We checked in with DLR Group’s principal and hospitality leader to find out how her team is coming together and connecting, what it means to lead during COVID-19, and her thoughts on how hospitality moves forward.
What have been your biggest challenges over the past weeks?
The economic landscape is shifting daily, requiring companies to be nimble enough to overcome challenges related to the pandemic. This has emboldened my leadership style and reinforces the idea that we must be open to accepting new information and adapting to make the best choices we can with the facts available.
How is your team adjusting to working from home?
The adjustment to WFH was much easier than expected. Although we aren’t meeting face to face, we continue to collaborate with our clients via Zoom and other digital tools to allow work to continue on our projects.

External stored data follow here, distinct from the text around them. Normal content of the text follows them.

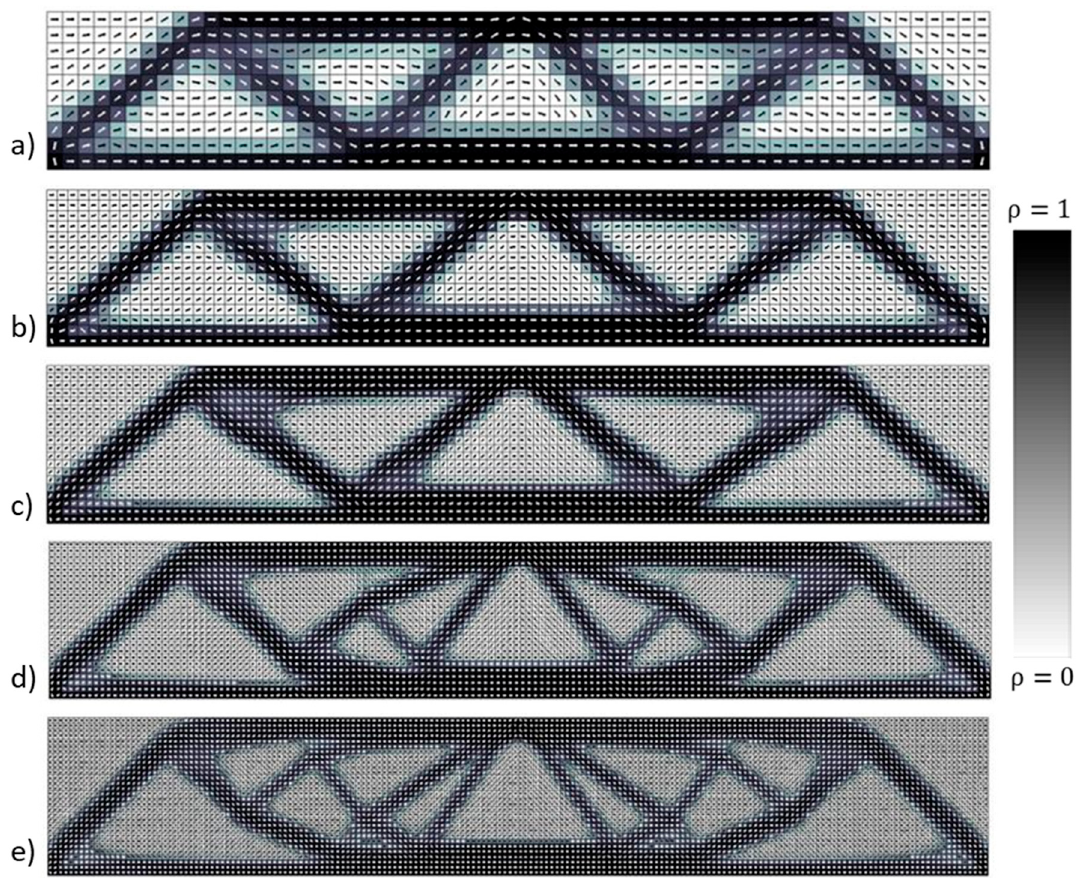
Figure 5. CFAO optimization of MBB beam using various mesh sizes: ( a ) 60 × 10 elements, ( b ) 90 × 15 elements, ( c ) 120 × 20 elements, ( d ) 150 × 25 elements, and ( e ) 180 × 30 elements.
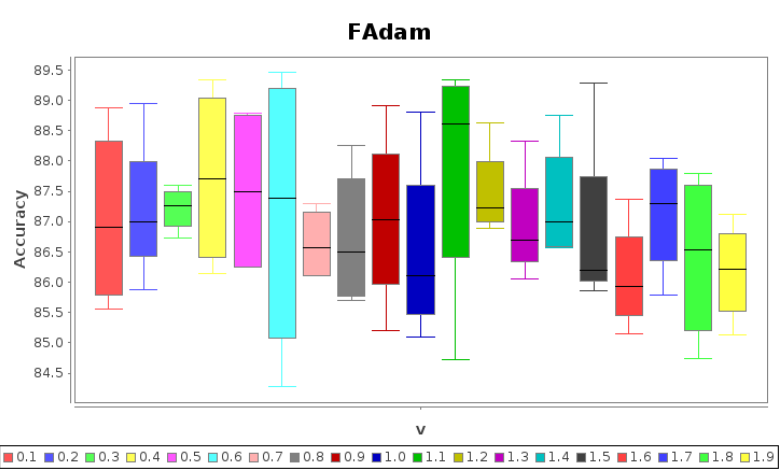
Figure 9. Experiment 2.2: FAdam cross-folding accuracies, K = 4 folds, ν ∈ [ 0.1,1.9 ]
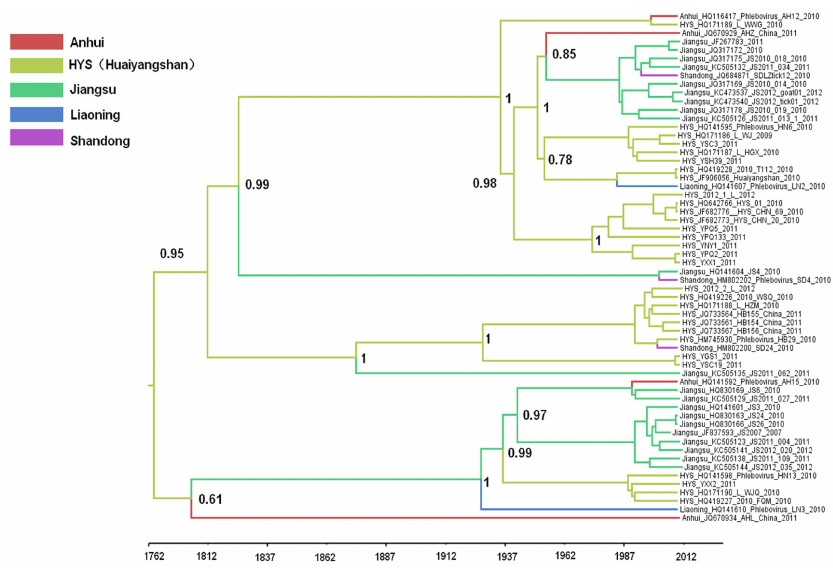
Figure 4. Maximum clade credibility tree based on L genes summarized for FTLSV were generated using the geospatial Bayesian analysis. Posterior clade probabilities for key nodes were shown. The colors of the branches correspond to their probable geographic location as calculated using the geospatial analysis.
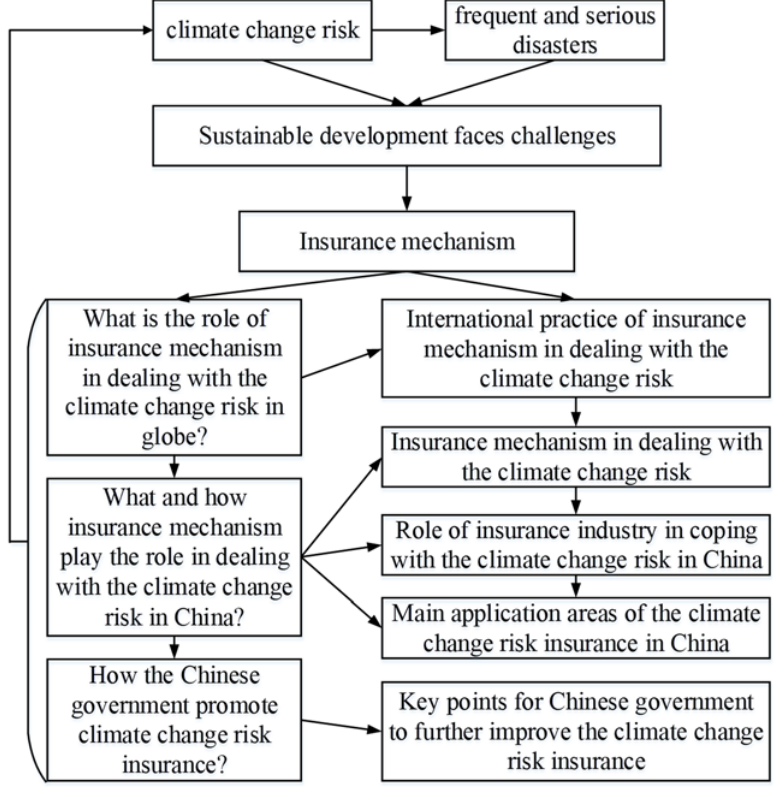
Figure 1. Insurance mechanism and climate change risk.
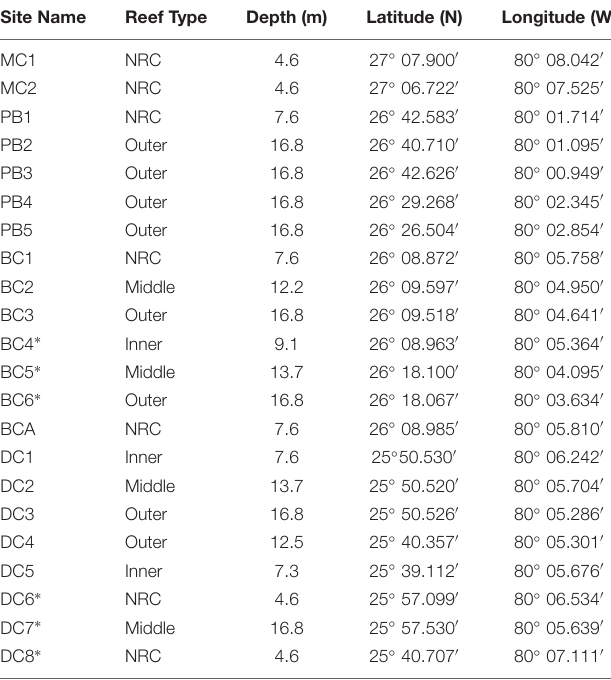
TABLE 1 | SECREMP monitoring site characteristics and locations.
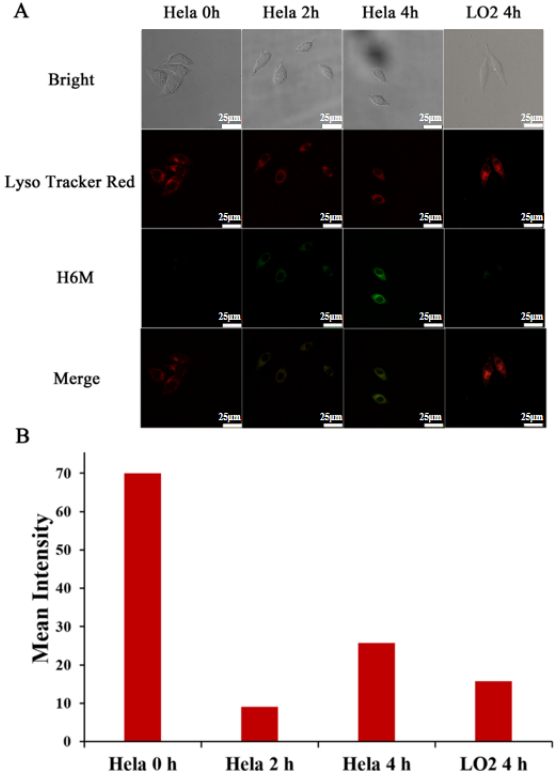
Figure 7. Intracellular fluorescence activation of H6M . ( A ) Confocal fluorescence images of HeLa and LO2 cells treated with H6M and LysoTracker red at different timepoints. Scale bar = 25 μ m. ( B ) Mean fluorescence intensity of H6M in HeLa and LO2 cells were quantified at selected timepoints after incubation.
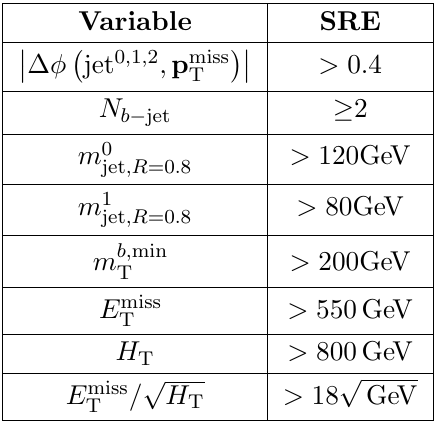
Table 4. Selection criteria for SRE in addition to the common preselection requirements described in the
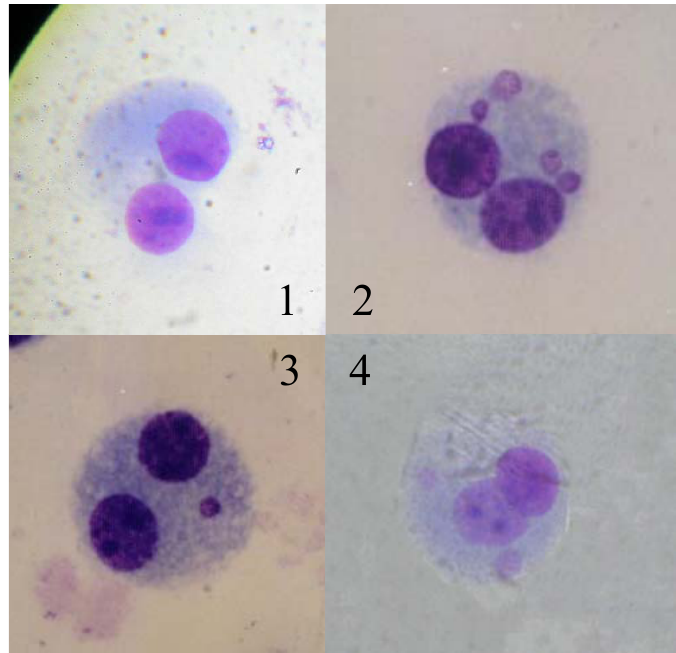
Figure 2. Cytokinesis-blocked micronuclei in lymphocytes from three cases of a radiation accident. 1 , A normal, binucleated lymphocyte; 2 , A binucleated lymphocyte with four micronuclei from Case A; 3 , A binucleated lymphocyte with one micronucleus from Case B; 4 , A binucleated lymphocyte with two micronuclei from Case C.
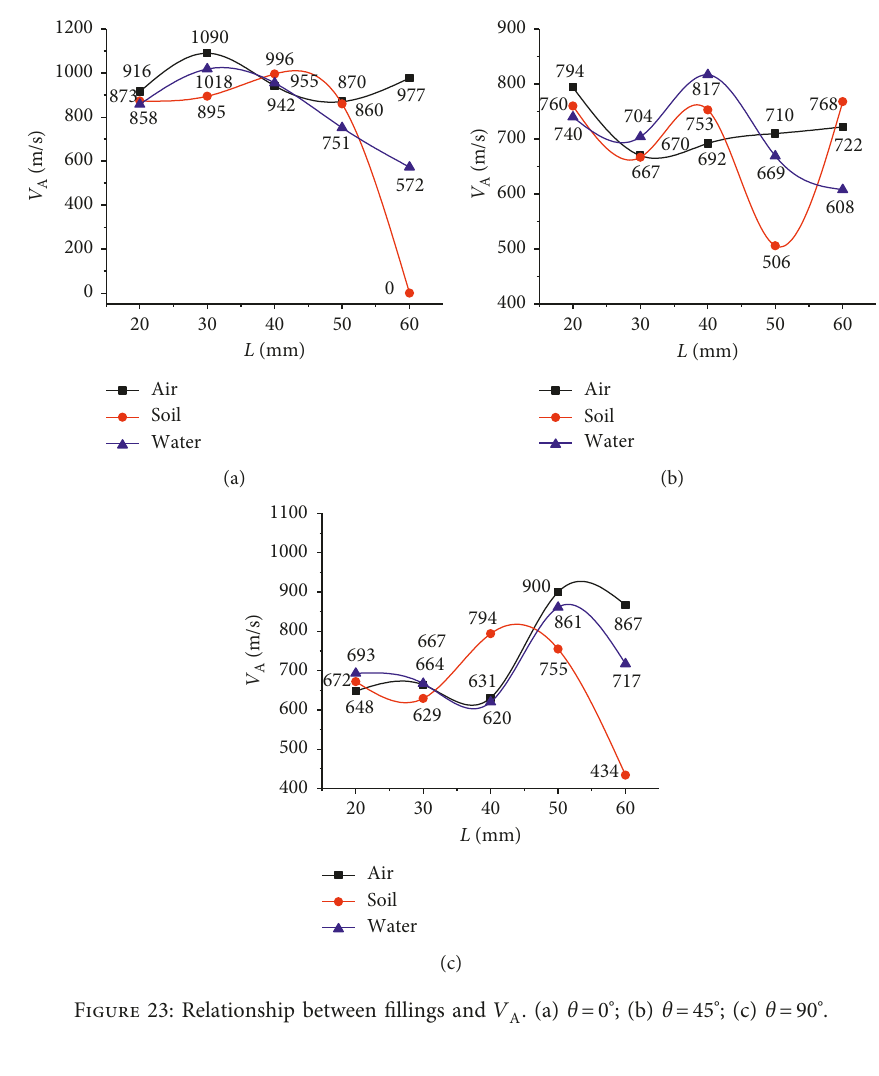
. (a) θ � 0 ° ; (b) θ � 45 ° ; (c) θ � 90 ° . A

Our firm has offices around the globe, which requires us to practice as one firm with one brand promise: to elevate the human experience through design. While it has been an adjustment to reduce travel for clients, and being isolated at home, the way we connect as a group remains the same. We’ve always communicated through phone, text, and email, and we’ve added routine internal meetings via Zoom. We haven’t lost that crucial communication. In fact, this new environment is bringing our team closer together. We have amazing happy hours, virtual meetups, yoga meetups, pushup challenges, creating fun themes for sharing old baby photos and hats, and even using Zoom’s background feature to get a good laugh.
How will the hospitality industry, and designing for it, have to adapt going forward?
The best way to gauge this adaptation will be a renewed partnership with owners and developers. Designers are inherently facilitators to solve problems through creative solutions and emotional physical expressions of space. Owners will be faced with the economic challenge to meet the new needs of their guests post-COVID-19, and designers will be tasked with helping develop these solutions. Hotels are the social nucleus for many communities. They are destinations in themselves, and we can’t turn our back on being hospitable in a post-pandemic world. Our industry is about eliciting a spark, being a catalyst for new memories, and still is the connective tissue to what warms our hearts and minds: It’s about social connection and experiencing the world in a great environment. I believe we still haven’t seen all the opportunities that will reveal themselves in the now of our reality. As we emerge, we’ll see how these new opportunity traits unfold more solidly to shape the new normal.

What opportunities could come?
One concept that we have been researching and working on in our internal R&D lab is the notion of adaptable space. Hospitality has not often been open to a single space wearing so many hats, and even taking that further with adaptive fixtures and furniture. We are testing concepts that show how a single space—through a clever change in the loose furniture landscape—can shift to not only guests’ desires at any moment, but also a specialized activity hosted by the hotel. Leveraging our workplace and healthcare design expertise within our firm, we can focus our lens and have more insight into how we design for this adaptive modality specific to hotels.
How have you personally been adapting to life and work during these times?
No, I have not been initiated into the Tiger King club! Honestly, I am holistically well, rested, and have regained a sense of strength and community in yoga with my friends. Being grounded from air travel has led me to the unexpected discovery that the frenetic pace of life was doing more harm to my body and mind than I realized. I am finding a sense of peaceful rhythm in my day now and can be more creative. What warms my heart is that my daughter and I are connected now more than ever with her school being closed. I’ve found inspiration from Athena Calderone of EyeSwoon, Kelly Wearstler, and Liz Gardner of Bodega Ltd., through their design books, styling sensibilities, and their artful and raw sharing of their craft. Lastly, who doesn’t just laugh so hard at all the memes, jokes, and gifs being created as therapy for a crazy time? Getting through life with a sense of humor has always been my thing. Cheers!